- **Try it**
Output the data verbatim, minus the images.

======== Data ========

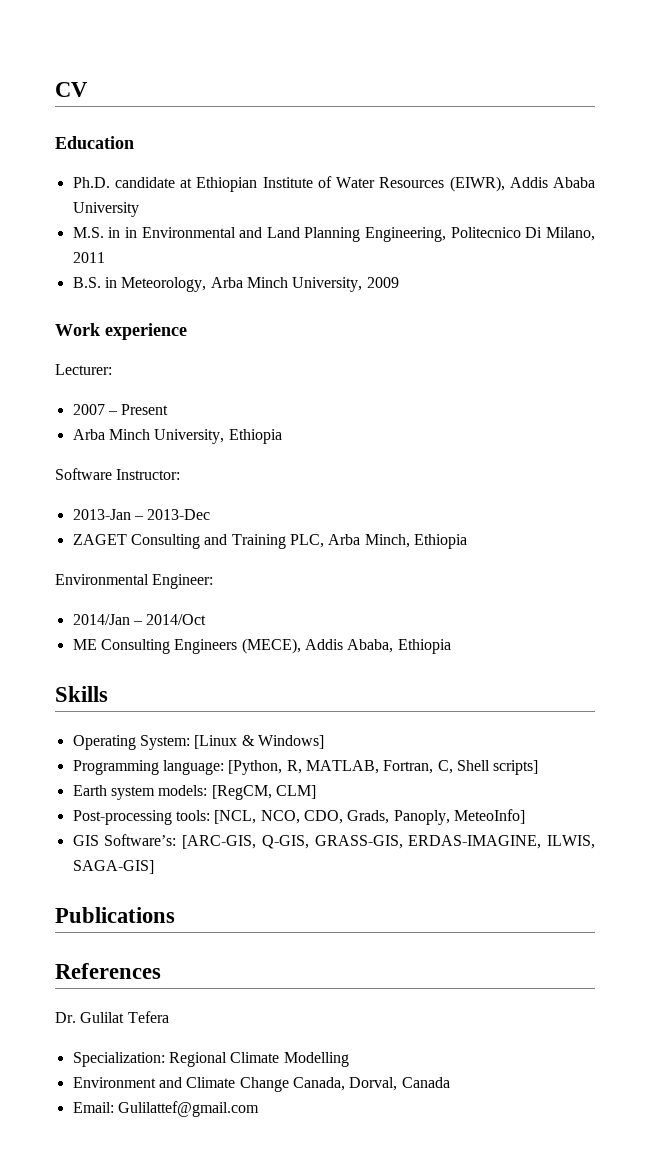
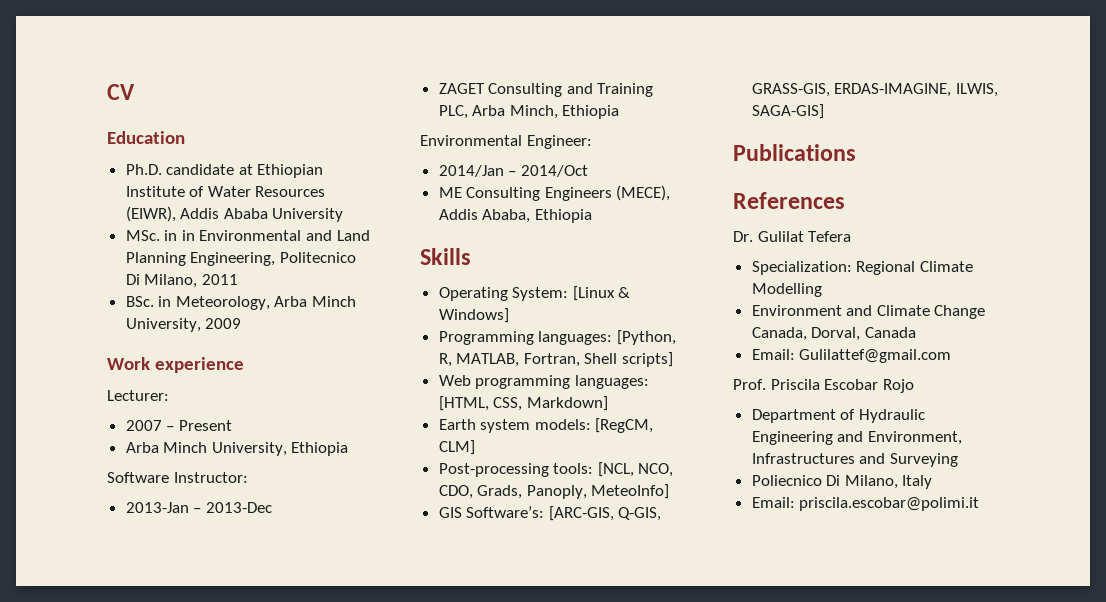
[72,227,104,238] M.S. -> [125,230,160,241] MSc.
[72,277,101,288] B.S. -> [125,296,154,307] BSc.
[162,760,224,775] language: -> [538,331,613,345] languages:
[437,760,453,774] C, -> (580, 360) none
(539, 767) none -> [438,375,649,389] [438,396,608,411] // Web programming languages: [HTML, CSS, Markdown]
(259, 1109) none -> [733,379,914,393] [751,409,925,423] [751,431,962,445] [751,453,958,467] [751,475,933,489] [751,497,980,511] // Prof. Priscila Escobar Rojo // Department of Hydraulic Engineering and Environment, Infrastructures and Surveying // Poliecnico Di Milano, Italy // Email: priscila.escobar@polimi.it

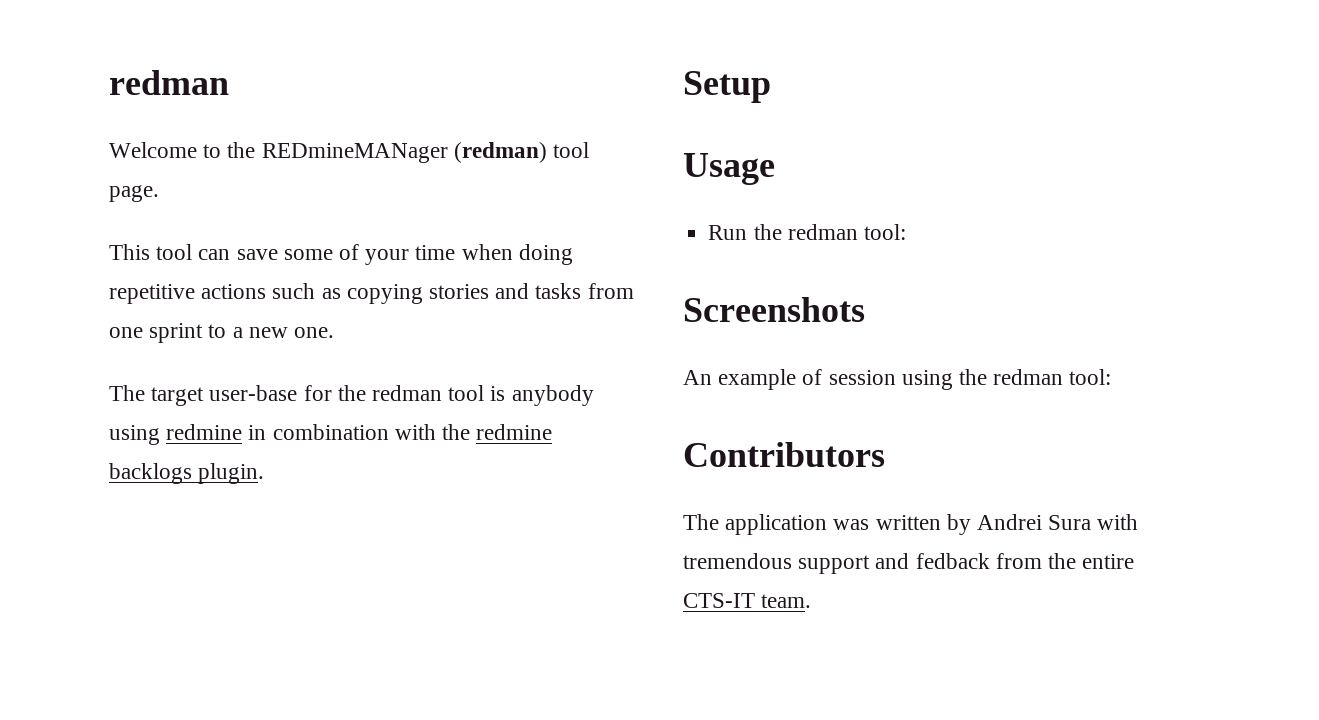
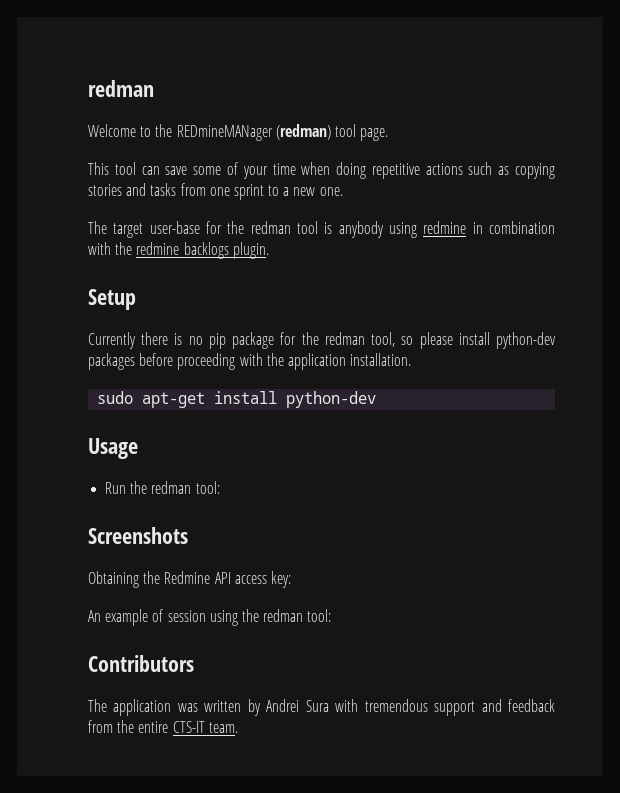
(771, 87) none -> [88,332,556,349] [88,353,412,370] [97,391,377,408] // Currently there is no pip package for the redman tool, so please install python-dev packages before proceeding with the application installation. // sudo apt-get install python-dev
(865, 309) none -> [88,571,291,588] // Obtaining the Redmine API access key:
[915,553,990,569] fedback -> [507,699,555,712] feedback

========

- **Answer to this task**
[72,227,104,238] M.S. -> [125,230,160,241] MSc.
[72,277,101,288] B.S. -> [125,296,154,307] BSc.
[162,760,224,775] language: -> [538,331,613,345] languages:
[437,760,453,774] C, -> (580, 360) none
(539, 767) none -> [438,375,649,389] [438,396,608,411] // Web programming languages: [HTML, CSS, Markdown]
(259, 1109) none -> [733,379,914,393] [751,409,925,423] [751,431,962,445] [751,453,958,467] [751,475,933,489] [751,497,980,511] // Prof. Priscila Escobar Rojo // Department of Hydraulic Engineering and Environment, Infrastructures and Surveying // Poliecnico Di Milano, Italy // Email: priscila.escobar@polimi.it

(771, 87) none -> [88,332,556,349] [88,353,412,370] [97,391,377,408] // Currently there is no pip package for the redman tool, so please install python-dev packages before proceeding with the application installation. // sudo apt-get install python-dev
(865, 309) none -> [88,571,291,588] // Obtaining the Redmine API access key:
[915,553,990,569] fedback -> [507,699,555,712] feedback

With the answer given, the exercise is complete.